# Results of a digital active crossover unit comparison



## paulspencer (May 11, 2007)

Normally if you want to hear an active crossover, you have to buy it and set it up in your system and you probably won't get the chance to compare. Well, a chance came up to get together with some others and do some comparisons. Thought you guys might be interested in the results.

We compared
Behringer Ultradrive DCX
Behringer Ultradrive DCX with the Pilgrim audio mods
MiniDSP
DEQX

We did two tests:
1. digital conversions
2. digital active crossovers

We used an instant switching level match box that switches both inputs and outputs. For the first test, we let the units simply act as digital converters of an analogue input - ADC then DAC. We compared to a loop through wire.

For the second, we set up with the same settings and measured to ensure we were comparing level matched and with the filters doing the same thing. It's quite time consuming to set up an event like this, so it was not the last word on perfect accuracy. We did not match to within 0.1 db but we took a decent stab at matching.

We didn't do the test blind. While this may disappoint some, but I felt that using instant switching would be revealing enough. We did this test for our own curiosity, but no one had a point to prove. In a previous informal comparison, I found that was enough even with levels obviously not matched. No one in that test could hear a difference with the digital conversions vs a loop through wire, not even one person there who was certain a difference would be heard.

Our extended tests did show differences, but I'd call them subtle. At certain times, I noticed a difference in imaging where there was a small shift. The instant switch during a sustained note is quite revealing. MiniDSP appeared to have increased treble detail compared to DCX, despite mreasurements showing that it rolls off more above 20k. The measurements from what I recall didn't seem to reveal why that might be the case.

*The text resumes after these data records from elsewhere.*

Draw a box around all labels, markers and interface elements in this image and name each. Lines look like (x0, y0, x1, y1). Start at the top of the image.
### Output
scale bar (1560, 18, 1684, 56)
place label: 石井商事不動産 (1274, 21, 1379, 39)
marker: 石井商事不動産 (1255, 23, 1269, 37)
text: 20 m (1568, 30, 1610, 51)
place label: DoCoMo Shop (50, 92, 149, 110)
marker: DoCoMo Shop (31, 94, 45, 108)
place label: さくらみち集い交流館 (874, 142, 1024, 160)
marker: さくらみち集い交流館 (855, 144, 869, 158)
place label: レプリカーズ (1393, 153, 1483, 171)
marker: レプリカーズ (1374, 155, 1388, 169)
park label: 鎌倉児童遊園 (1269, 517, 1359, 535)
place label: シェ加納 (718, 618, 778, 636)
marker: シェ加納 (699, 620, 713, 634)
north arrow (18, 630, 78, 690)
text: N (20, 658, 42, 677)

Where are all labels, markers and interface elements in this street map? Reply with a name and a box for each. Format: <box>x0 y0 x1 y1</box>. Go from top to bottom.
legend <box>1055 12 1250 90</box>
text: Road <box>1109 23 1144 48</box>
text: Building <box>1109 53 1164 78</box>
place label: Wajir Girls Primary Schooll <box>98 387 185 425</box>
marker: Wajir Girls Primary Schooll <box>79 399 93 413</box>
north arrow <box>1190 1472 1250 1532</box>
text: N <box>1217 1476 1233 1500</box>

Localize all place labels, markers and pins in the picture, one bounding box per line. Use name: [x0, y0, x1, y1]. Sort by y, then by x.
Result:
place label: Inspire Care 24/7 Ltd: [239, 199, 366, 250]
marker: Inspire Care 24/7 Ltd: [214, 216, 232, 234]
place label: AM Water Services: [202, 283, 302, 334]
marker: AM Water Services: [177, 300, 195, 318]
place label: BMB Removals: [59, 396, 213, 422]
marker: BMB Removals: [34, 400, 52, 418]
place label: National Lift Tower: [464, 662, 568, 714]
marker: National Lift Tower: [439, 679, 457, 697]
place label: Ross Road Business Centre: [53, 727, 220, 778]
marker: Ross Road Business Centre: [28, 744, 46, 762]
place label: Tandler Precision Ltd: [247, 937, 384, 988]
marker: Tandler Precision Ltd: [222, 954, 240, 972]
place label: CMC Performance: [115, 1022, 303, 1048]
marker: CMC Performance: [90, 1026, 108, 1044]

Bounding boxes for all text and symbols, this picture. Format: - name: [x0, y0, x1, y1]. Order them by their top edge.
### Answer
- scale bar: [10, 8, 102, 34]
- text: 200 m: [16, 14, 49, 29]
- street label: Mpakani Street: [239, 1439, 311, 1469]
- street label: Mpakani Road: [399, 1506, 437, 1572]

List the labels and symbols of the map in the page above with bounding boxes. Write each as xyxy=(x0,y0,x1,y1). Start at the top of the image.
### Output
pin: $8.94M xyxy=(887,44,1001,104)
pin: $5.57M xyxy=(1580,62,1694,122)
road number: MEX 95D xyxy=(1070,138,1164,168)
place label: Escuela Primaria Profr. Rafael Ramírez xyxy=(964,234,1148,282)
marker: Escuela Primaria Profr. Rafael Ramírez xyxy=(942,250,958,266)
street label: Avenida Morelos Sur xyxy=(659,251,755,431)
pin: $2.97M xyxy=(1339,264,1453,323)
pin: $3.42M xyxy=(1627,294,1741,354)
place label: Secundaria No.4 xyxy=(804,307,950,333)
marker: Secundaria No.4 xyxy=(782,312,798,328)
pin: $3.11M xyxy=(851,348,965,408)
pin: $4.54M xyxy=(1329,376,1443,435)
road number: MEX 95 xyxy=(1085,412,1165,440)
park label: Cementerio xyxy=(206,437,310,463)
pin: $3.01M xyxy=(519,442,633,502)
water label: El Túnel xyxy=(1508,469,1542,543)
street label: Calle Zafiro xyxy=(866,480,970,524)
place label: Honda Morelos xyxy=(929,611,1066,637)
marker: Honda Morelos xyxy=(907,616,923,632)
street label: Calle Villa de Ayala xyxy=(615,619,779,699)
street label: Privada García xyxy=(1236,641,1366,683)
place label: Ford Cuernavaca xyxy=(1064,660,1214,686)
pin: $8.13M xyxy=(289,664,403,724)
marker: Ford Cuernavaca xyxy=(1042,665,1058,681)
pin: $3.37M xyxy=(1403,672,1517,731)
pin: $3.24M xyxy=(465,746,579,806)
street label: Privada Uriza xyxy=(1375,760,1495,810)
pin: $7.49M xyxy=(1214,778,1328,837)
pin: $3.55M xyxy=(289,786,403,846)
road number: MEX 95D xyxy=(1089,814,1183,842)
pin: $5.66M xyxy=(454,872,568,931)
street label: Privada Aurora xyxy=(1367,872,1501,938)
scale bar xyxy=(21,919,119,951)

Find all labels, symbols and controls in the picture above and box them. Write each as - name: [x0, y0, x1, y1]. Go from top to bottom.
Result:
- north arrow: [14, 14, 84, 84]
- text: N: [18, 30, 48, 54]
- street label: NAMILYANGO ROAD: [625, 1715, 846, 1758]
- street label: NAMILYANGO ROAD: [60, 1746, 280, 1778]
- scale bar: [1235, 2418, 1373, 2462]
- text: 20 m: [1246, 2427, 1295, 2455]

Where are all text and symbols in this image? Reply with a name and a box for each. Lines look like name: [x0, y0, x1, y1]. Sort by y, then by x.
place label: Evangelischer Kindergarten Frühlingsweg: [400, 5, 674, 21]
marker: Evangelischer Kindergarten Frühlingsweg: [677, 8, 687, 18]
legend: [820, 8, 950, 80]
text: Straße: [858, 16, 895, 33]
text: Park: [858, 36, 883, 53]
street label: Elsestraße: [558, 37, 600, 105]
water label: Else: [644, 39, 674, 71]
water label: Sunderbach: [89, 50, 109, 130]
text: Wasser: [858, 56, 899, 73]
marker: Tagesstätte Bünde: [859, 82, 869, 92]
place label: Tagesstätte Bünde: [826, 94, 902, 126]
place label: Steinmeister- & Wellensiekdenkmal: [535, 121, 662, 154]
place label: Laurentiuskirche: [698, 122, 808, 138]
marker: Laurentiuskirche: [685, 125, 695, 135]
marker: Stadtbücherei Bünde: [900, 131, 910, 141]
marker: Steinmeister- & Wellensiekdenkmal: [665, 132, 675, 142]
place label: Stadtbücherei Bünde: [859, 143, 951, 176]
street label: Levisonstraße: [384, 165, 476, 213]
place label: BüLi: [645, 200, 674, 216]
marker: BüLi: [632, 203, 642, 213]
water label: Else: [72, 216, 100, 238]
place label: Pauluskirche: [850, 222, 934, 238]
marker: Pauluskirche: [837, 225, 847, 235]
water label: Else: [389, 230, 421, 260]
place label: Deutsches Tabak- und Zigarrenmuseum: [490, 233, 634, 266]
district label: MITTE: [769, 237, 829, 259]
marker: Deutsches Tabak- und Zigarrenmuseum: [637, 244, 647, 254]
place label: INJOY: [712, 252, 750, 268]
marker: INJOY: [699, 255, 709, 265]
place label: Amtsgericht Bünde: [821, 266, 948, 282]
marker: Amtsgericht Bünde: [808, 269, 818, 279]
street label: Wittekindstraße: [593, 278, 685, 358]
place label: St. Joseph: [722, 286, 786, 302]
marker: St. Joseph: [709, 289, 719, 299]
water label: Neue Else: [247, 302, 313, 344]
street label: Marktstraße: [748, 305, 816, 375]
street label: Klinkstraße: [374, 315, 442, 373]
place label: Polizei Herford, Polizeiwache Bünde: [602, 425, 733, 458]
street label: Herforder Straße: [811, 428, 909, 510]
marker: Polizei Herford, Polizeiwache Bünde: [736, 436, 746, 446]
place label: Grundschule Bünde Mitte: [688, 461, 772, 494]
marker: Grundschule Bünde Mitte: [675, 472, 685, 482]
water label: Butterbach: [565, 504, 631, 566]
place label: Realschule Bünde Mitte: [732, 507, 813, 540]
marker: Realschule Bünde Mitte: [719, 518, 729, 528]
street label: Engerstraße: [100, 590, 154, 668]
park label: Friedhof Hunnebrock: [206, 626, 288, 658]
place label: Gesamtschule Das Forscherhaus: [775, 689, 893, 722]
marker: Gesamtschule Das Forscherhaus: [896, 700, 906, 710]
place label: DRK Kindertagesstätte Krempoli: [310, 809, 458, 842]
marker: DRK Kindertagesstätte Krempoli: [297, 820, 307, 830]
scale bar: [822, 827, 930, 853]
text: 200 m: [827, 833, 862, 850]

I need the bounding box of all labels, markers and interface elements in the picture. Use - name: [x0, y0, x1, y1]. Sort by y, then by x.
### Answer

The full write up is here in my blog:
http://redspade-audio.blogspot.com/2010/12/active-crossover-listening-tests.html
and there are more comments in the linked SNA thread.

My findings if I can sum it up in a nutshell?
MiniDSP is the first one you want to try out of these.

DEQX sadly didn't quite get a fair trial, we had time limits and something wasn't quite right.


----------



## Anthony (Oct 5, 2006)

Thanks for posting the results! I wanted to get into active crossovers back when I was building speakers a lot. Closest I got was an analog crossover from Behringer for prototyping passive networks (getting slope and f correct).

But if I ever get time again, I'll have to look at that MiniDSP.

Thanks for the writeup!


----------



## paulspencer (May 11, 2007)

Even for the non-DIY crowd, MiniDSP could be very useful for things like bass EQ. People are still spending 10x as much on a Velodyne EQ unit or even more on some other options. Or for those building a diy sub with a pro amp, it could also be handy for the crossover, just as long as they can sort out the gain structure.


----------



## zero the hero (Feb 24, 2008)

Yeah that looks like a fascinating product! It's reassuring to hear it actually sounds good too.


----------



## Trick McKaha (Oct 7, 2009)

It is this kind of objective report that I value most about this site. Not that I don't also like the good old subjective debate, but I sure appreciate the work that went behind this thread.


----------